One thing that was really interesting from SfN that I meant to put on this a while back, was this illusion about speech sounds. Basically, a recording of speech sounds was broken up into small segments, and these segments were then played backwards. So every, say, 20ms block is flipped around, but each block is in the same forward order.
When the chunk was below a certain threshold, you couldn't even tell a difference between the normal speech and the reversed (I think it was 20 ms sounded normal). Above the threshold it sounded like complete unidentifiable garble. So it sounds like there must be some temporal chunking going on in the receptive fields. A set of frequencies together in small temporal windows will sound identical. The smallest chunks - the 20 ms sized windows, are likely to be something like primary cortical cell temporal smeering (since it sounds basically normal - sufficiently enough for higher order areas to recognize the speech and help make it sound correct).
And then you imagine that the temporal receptive fields then start increasing in their chunk sizes. I just have a hard time thinking about how that information could be encoded. It makes me think about theta in hippocampus. So its like every cycle of theta the place cells fire in the same order based on how close to their receptive fields the animal is. This sets up a sequence pattern. So I guess these types of sequences can be learned and reliably replicated. The sequence is around 7 place cells long, and then it could repeat, or it could move up a few place cells. i.e. the first sequence is [1,2,3,4,5,6,7], and then the next sequence is [3,4,5,6,7,8,9].
Well then this makes it sound like a polychronous pattern can be repeated with a lower frequency signal (like theta) and that keeps timing over a longer scale. And its like the one polychronous pattern primes the next polychronous pattern in a top-down fashion. Imagine bottom-up inputs are driving the cells and if a certain bottom up input stays stationary then a theta rhythm of the same polychronous pattern at the higher level starts repeating. These send learned top-down inputs to the next patterns in line - top-down makes them more excitable, but they don't fire without bottom-up drive. Once the bottom up shifts, then the expected patterns will be more easily excited.

__________________________________________________

## Exercises to complete
1: From the post on the reversed-speech illusion, translate this sentence into Spanish: "Above the threshold it sounded like complete unidentifiable garble."
2: According to the post on the reversed-speech illusion, about how many place cells long is the sequence that fires in each theta cycle?
3: Carry on the post on the reversed-speech illusion from its final sentence, keeping its voice and line of thought.

__________________________________________________

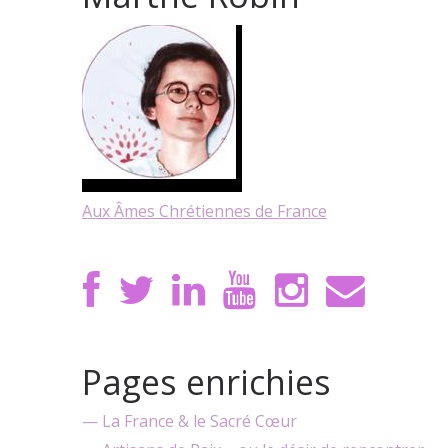
Aux Âmes Chrétiennes de France
Pages enrichies
— La France & le Sacré Cœur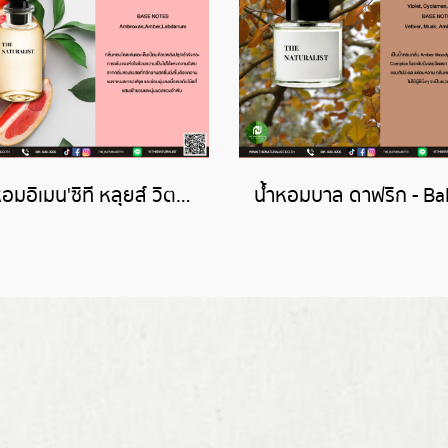
น้ำหอมอิเมน'ซิที หลุยส์ วิตตองL'IMMENSITE (LOUIS VUITTON )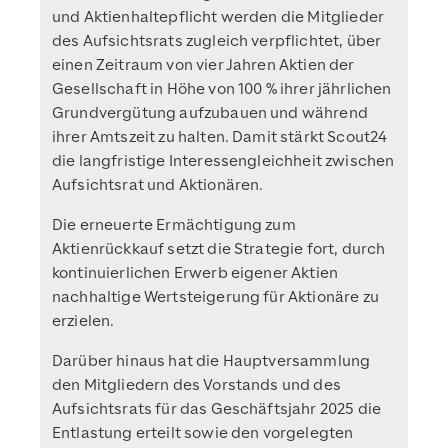
und Aktienhaltepflicht werden die Mitglieder
des Aufsichtsrats zugleich verpflichtet, über
einen Zeitraum von vier Jahren Aktien der
Gesellschaft in Höhe von 100 % ihrer jährlichen
Grundvergütung aufzubauen und während
ihrer Amtszeit zu halten. Damit stärkt Scout24
die langfristige Interessengleichheit zwischen
Aufsichtsrat und Aktionären.
Die erneuerte Ermächtigung zum
Aktienrückkauf setzt die Strategie fort, durch
kontinuierlichen Erwerb eigener Aktien
nachhaltige Wertsteigerung für Aktionäre zu
erzielen.
Darüber hinaus hat die Hauptversammlung
den Mitgliedern des Vorstands und des
Aufsichtsrats für das Geschäftsjahr 2025 die
Entlastung erteilt sowie den vorgelegten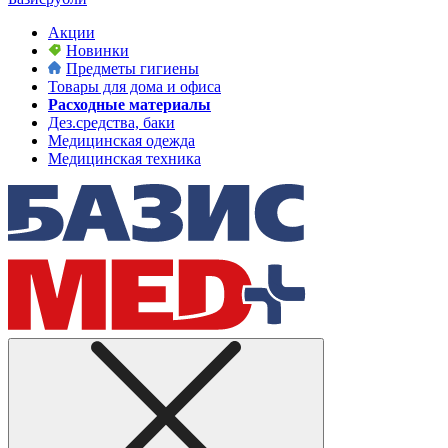
Акции
Новинки
Предметы гигиены
Товары для дома и офиса
Расходные материалы
Дез.средства, баки
Медицинская одежда
Медицинская техника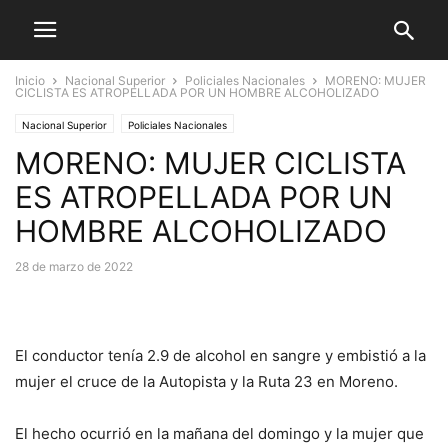
Inicio
Nacional Superior
Policiales Nacionales
MORENO: MUJER
CICLISTA ES ATROPELLADA POR UN HOMBRE ALCOHOLIZADO
Nacional Superior
Policiales Nacionales
MORENO: MUJER CICLISTA
ES ATROPELLADA POR UN
HOMBRE ALCOHOLIZADO
28 de marzo de 2022
El conductor tenía 2.9 de alcohol en sangre y embistió a la
mujer el cruce de la Autopista y la Ruta 23 en Moreno.
El hecho ocurrió en la mañana del domingo y la mujer que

__________________________________________________

## Results of the tasks
1: Por encima del umbral, sonaba como un galimatías completamente irreconocible.

2: Around 7 place cells long.

3:
So the order gets set up by how excited they are in the population-code. But then the receptive field fall offs must be drastic - as red and orange just disappear, instead of falling behind - e.g to the cyan spot (looking at the bottom of the figure).
So, some kind of STDP rule could learn this. And if it gets repeated from the bottom-up inputs staying constant, then the theta-chunk will learn the chunk cycle. Then as the chunk shifts a new chunk-cycle will be oscillating. I'm not sure what is happening on the up-stroke of the theta wave. Are there just more cells here (like do cells fire at each gamma troughs on both the down and up-stroke of theta), or is there really a gap after the bottom of the theta-wave. A gap here may be preventing the chunks from learning a chunk loop, but this would also be unlearned by STDP.
And the other interesting thing is that there is a general time-window in which the things before you spike after your spike - slightly less than one theta cycle. If the delays were as long as a theta, then loops would definitely get formed. These neurons would be learning temporal chunks at more of a theta frequency.